Sangrado semanal | Juana Lor

Dicen que la participación del público en el teatro occidental está acabada. Dicen que como público solo asumimos el rol de espectadores pasivos, bien repantigados en nuestras butacas, casi sin respirar, sin atrevernos a mover un dedo, casi como si estuviéramos pintados. Lejos quedaron las épocas en las que la división entre quien hacía y quien miraba no existía, lejos quedaron los tiempos ancestrales en los que todos participaban activamente del acto, fuera el que éste fuera.

Y, sin embargo, los espectadores tienen más poder del que creen a la hora de levantar una función y hacer vibrar a los actores en escena. De verdad que lo tienen. Con sus risas, comentarios, aplausos, expectación, apoyo, actitud viva e interés activo. Y entonces, la actriz o los actores se crecen y aquello sube como la espuma, alcanzando cotas que fueron inimaginables en un estreno o en otro día de función. Tienen más poder del creen los espectadores.

Y tiene Dario Fo un texto interesante acerca de la diversidad de públicos existente. Dependiendo del carácter de cada país, el actor y director ajustaba ritmos, pausas y gracietas, porque el respetable reaccionaba de forma distinta en conjunción con las particularidades de cada sitio. Pero, ¿Cómo se explica que los públicos sean tan distintos de un día para otro en la misma sala de la misma ciudad en el mismo país? Misterio misterioso éste que no tiene explicación.

Hay entre los públicos de una sala personas que tiran del pelotón en cuestión de viveza de reacción, con risas o regocijos, interjecciones de espanto o miradas penetrantes. Hay saboteadores de viveza también, que dan codazos al de al lado para que no cante, no ría, no lleve el ritmo con las piernas, para que asuma, en suma, el rol de sesudo espectador ante una cosa muy seria, muy seria, como es, el acto teatral.

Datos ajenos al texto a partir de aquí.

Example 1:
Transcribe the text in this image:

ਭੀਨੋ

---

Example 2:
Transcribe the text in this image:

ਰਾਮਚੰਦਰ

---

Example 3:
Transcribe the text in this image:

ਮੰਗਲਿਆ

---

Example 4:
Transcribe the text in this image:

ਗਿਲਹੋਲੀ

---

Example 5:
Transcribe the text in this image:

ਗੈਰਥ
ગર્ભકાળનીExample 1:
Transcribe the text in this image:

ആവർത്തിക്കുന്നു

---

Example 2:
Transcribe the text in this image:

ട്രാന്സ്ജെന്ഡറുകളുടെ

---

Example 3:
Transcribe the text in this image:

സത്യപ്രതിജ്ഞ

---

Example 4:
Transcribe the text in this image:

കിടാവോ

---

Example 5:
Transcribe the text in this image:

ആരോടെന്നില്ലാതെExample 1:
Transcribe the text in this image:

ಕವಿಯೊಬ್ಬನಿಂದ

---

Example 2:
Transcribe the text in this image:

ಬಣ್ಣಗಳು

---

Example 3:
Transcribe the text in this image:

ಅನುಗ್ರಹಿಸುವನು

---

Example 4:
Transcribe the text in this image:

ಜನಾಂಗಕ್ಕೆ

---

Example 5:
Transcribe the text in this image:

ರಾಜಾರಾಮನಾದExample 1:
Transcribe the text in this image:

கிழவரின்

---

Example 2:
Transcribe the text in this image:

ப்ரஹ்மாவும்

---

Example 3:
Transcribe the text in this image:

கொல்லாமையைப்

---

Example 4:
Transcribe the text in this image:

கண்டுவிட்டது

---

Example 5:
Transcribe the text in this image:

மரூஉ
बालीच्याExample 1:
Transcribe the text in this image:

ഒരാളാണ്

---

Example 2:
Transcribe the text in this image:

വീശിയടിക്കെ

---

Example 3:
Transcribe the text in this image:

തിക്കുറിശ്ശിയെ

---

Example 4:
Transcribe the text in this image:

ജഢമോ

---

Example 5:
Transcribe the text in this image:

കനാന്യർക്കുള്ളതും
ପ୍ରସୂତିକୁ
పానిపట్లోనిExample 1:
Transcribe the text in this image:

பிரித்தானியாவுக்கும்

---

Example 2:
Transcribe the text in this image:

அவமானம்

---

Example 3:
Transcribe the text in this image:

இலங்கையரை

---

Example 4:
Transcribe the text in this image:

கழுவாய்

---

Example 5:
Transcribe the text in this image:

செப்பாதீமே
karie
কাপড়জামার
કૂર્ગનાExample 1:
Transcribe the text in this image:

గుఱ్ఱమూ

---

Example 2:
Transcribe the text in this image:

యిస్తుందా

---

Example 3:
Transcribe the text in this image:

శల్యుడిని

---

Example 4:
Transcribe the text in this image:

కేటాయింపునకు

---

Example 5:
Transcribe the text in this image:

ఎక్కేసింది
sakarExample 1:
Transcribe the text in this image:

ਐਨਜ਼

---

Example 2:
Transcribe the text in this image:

Hay días y días en que los actores están más o menos finos, más acertados o no, cabalgando adecuadamente el ritmo del asunto o al ralentí. Y su deber es dar el máximo independientemente de cómo reaccionen los espectadores, pero ¡ay! ¡Qué fuerza pueden llegar a tener todas esas caras que miran desde el otro lado del espejo! Porque no solo pueden mirar, también pueden bailar, vibrar, jalear y jalonar. Pueden, en definitiva: crear. Y, entonces, nos hacen un regalo grande a los actores, porque nos ponen a hacer más allá de nuestros límites conocidos. Unos límites que solo los espectadores son capaces de ensanchar.